# How to personalize gift section of ebooks?



## wilsondm2 (Dec 8, 2008)

I bought my mom a Kindle Fire HDX7 for Christmas and sent her a ebook as a gift a few weeks back. I was looking at her Fire and brought that book up and noticed it had a page titled "A Special Gift" with fields marked "For", "From" and "Date" but for the life of me i can't figure out how to edit them.  Can they be edited? I checked back at the order to see if maybe I had missed a special area in the initial order to do this, but found it was marked as a gift and as from me. Anyone have any ideas or suggestions?


----------



## Ann in Arlington (Oct 27, 2008)

I think you can make entries when you initialize the gift.  Once it's sent, though, it's done.  It's been a while since I sent a gift though, so I'm not sure.


----------



## wilsondm2 (Dec 8, 2008)

thanks ann, thats kinda what i thought, but didn't see that option when i bought the book. Sounds like a good question for mayday! thought i'd try here first though.


----------



## wilsondm2 (Dec 8, 2008)

oh ann, got another question for you or anyone that can answer. Amazon has my mom set up with two accounts, same email address, same billing details and everything, but different passwords. they told me they can't merge the accounts and we have to use them separately. (one has her kindle and ebooks on it and the other has her regular amazon purchases she's made.  That makes no sense to me - so anyone could use anyone's email address to set up an account, just use different passwords. so i could set up an account for [email protected] (ex.) and use a different password? Bestbuy messed my account up and had two different accounts, and they merged them, why can't Amazon?


----------



## luvmy4brats (Nov 9, 2008)

wilsondm2 said:


> oh ann, got another question for you or anyone that can answer. Amazon has my mom set up with two accounts, same email address, same billing details and everything, but different passwords. they told me they can't merge the accounts and we have to use them separately. (one has her kindle and ebooks on it and the other has her regular amazon purchases she's made. That makes no sense to me - so anyone could use anyone's email address to set up an account, just use different passwords. so i could set up an account for [email protected] (ex.) and use a different password? Bestbuy messed my account up and had two different accounts, and they merged them, why can't Amazon?


I'd call back and talk to someone else. I know they've merged accounts in the past.


----------



## wilsondm2 (Dec 8, 2008)

Yeh I think so too Heather.
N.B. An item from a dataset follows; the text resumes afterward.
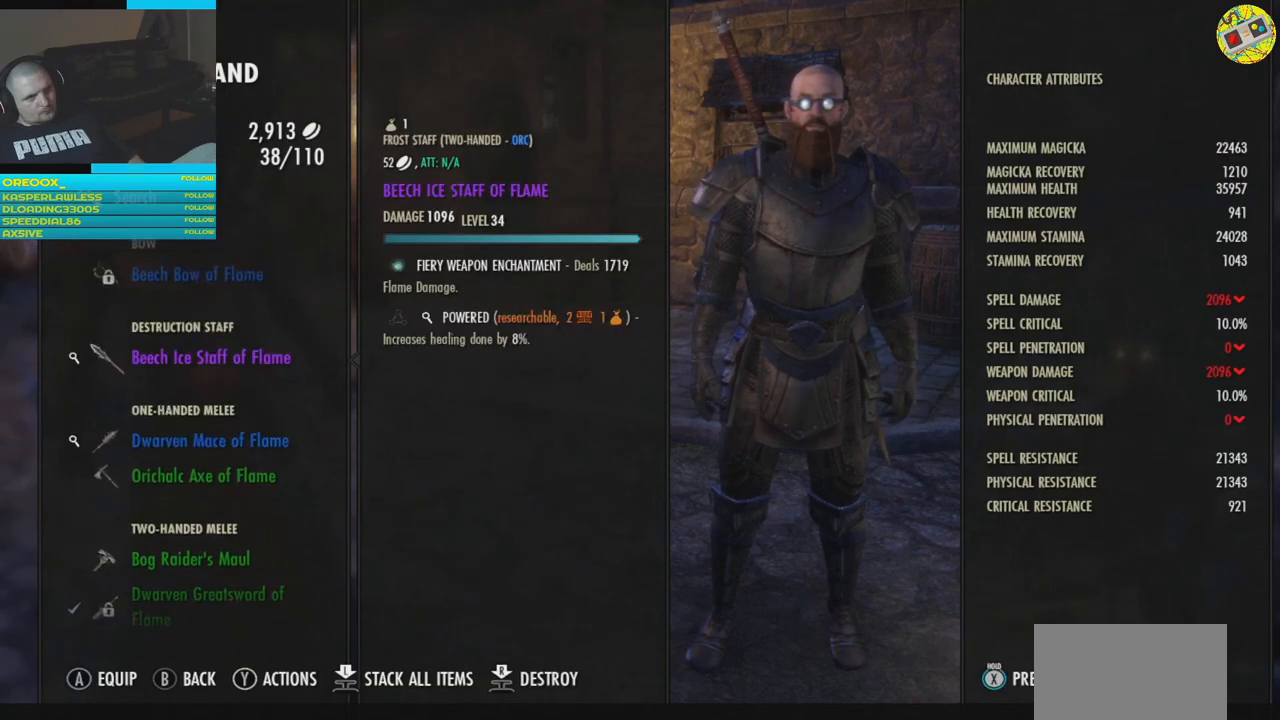
{"buttons": [], "left_stick": "center", "right_stick": "center", "events": [[34, "B", "up"]]}
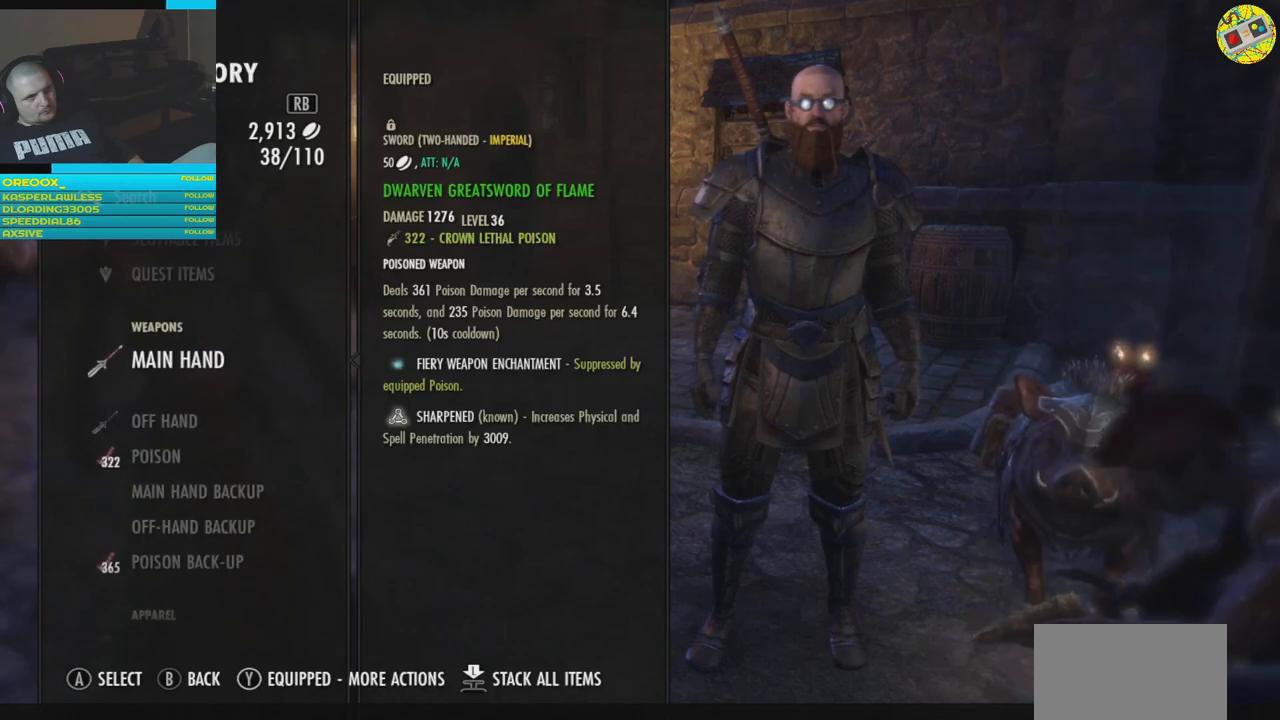
{"buttons": [], "left_stick": "center", "right_stick": "center", "events": [[200, "B", "down"], [250, "B", "up"]]}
But get this, the mayday operator told me that she was the highest level of support and she could not refer me to anyone else, and then disconnected me. Methinks Amazon Tech is gonna get a nasty email. This happened last week and it still raises my blood pressure. (grrr)


----------



## Ann in Arlington (Oct 27, 2008)

Mayday people only really deal with the Fire. Contact kindle cs directly.

Sent from my Kindle Fire HDX.


----------